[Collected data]
+--

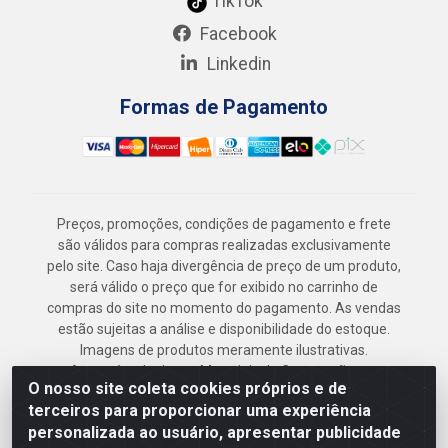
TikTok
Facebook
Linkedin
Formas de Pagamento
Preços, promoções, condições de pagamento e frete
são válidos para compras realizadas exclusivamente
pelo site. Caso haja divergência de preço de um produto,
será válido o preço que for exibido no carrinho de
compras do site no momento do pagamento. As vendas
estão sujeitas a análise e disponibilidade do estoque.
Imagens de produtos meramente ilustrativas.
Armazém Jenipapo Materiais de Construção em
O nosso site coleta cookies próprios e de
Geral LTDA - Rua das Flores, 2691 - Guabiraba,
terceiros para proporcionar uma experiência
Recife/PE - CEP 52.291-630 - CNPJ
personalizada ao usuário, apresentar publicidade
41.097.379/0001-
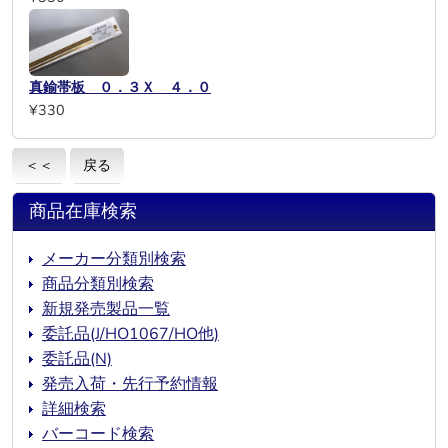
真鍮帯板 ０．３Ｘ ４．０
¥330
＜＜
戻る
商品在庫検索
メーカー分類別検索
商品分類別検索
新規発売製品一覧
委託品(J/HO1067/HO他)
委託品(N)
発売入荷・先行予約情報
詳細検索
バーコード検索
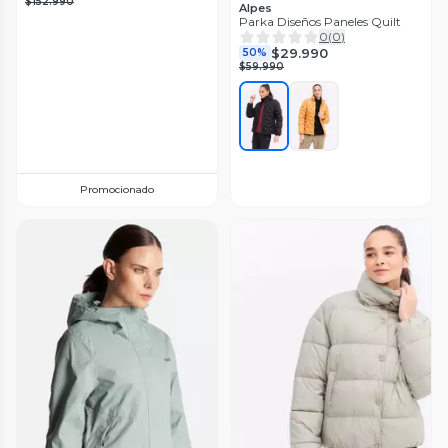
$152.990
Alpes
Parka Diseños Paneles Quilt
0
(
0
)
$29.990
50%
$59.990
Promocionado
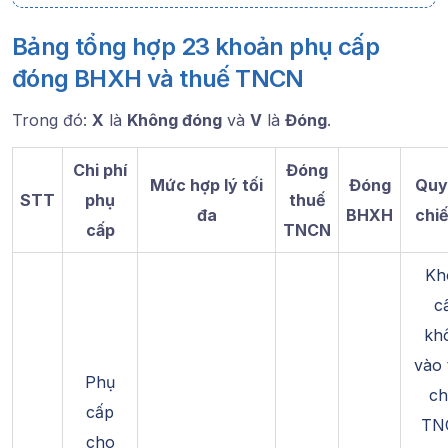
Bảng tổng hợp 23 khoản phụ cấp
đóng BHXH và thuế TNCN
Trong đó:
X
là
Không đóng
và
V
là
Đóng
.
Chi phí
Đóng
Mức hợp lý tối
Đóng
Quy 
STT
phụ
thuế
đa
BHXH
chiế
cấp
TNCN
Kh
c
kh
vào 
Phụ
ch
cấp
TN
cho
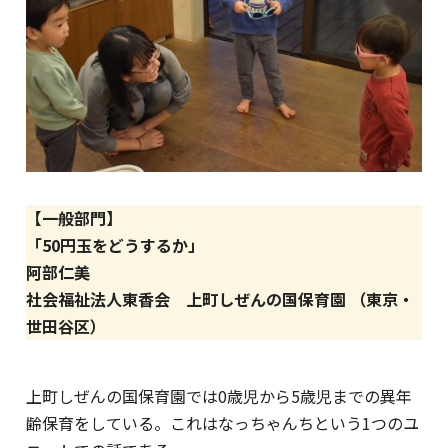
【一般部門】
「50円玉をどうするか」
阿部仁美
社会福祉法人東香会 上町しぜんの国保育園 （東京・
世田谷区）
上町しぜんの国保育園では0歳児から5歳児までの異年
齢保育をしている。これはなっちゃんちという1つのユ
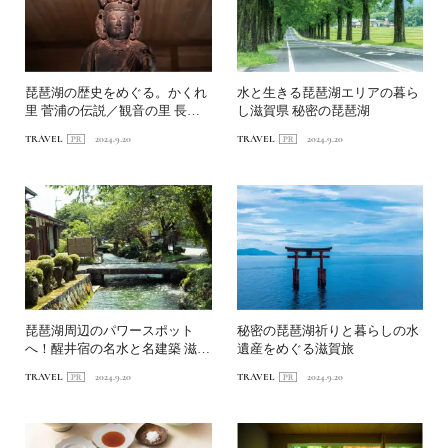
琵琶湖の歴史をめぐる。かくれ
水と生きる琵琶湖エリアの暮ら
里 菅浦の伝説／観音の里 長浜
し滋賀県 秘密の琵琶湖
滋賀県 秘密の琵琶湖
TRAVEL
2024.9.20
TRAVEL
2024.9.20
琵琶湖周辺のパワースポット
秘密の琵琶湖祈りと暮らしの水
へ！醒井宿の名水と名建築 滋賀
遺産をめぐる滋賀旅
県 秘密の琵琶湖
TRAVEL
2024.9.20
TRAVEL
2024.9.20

+--

PROBLEM STATEMENT: Type the entries again verbatim. Drop the images.

YOUR RESPONSE:
TikTok
Facebook
Linkedin
Formas de Pagamento
Preços, promoções, condições de pagamento e frete
são válidos para compras realizadas exclusivamente
pelo site. Caso haja divergência de preço de um produto,
será válido o preço que for exibido no carrinho de
compras do site no momento do pagamento. As vendas
estão sujeitas a análise e disponibilidade do estoque.
Imagens de produtos meramente ilustrativas.
Armazém Jenipapo Materiais de Construção em
O nosso site coleta cookies próprios e de
Geral LTDA - Rua das Flores, 2691 - Guabiraba,
terceiros para proporcionar uma experiência
Recife/PE - CEP 52.291-630 - CNPJ
personalizada ao usuário, apresentar publicidade
41.097.379/0001-
真鍮帯板 ０．３Ｘ ４．０
¥330
＜＜
戻る
商品在庫検索
メーカー分類別検索
商品分類別検索
新規発売製品一覧
委託品(J/HO1067/HO他)
委託品(N)
発売入荷・先行予約情報
詳細検索
バーコード検索
$152.990
Alpes
Parka Diseños Paneles Quilt
0
(
0
)
$29.990
50%
$59.990
Promocionado
Bảng tổng hợp 23 khoản phụ cấp
đóng BHXH và thuế TNCN
Trong đó:
X
là
Không đóng
và
V
là
Đóng
.
Chi phí
Đóng
Mức hợp lý tối
Đóng
Quy 
STT
phụ
thuế
đa
BHXH
chiế
cấp
TNCN
Kh
c
kh
vào 
Phụ
ch
cấp
TN
cho
【一般部門】
「50円玉をどうするか」
阿部仁美
社会福祉法人東香会 上町しぜんの国保育園 （東京・
世田谷区）
上町しぜんの国保育園では0歳児から5歳児までの異年
齢保育をしている。これはなっちゃんちという1つのユ
琵琶湖の歴史をめぐる。かくれ
水と生きる琵琶湖エリアの暮ら
里 菅浦の伝説／観音の里 長浜
し滋賀県 秘密の琵琶湖
滋賀県 秘密の琵琶湖
TRAVEL
2024.9.20
TRAVEL
2024.9.20
琵琶湖周辺のパワースポット
秘密の琵琶湖祈りと暮らしの水
へ！醒井宿の名水と名建築 滋賀
遺産をめぐる滋賀旅
県 秘密の琵琶湖
TRAVEL
2024.9.20
TRAVEL
2024.9.20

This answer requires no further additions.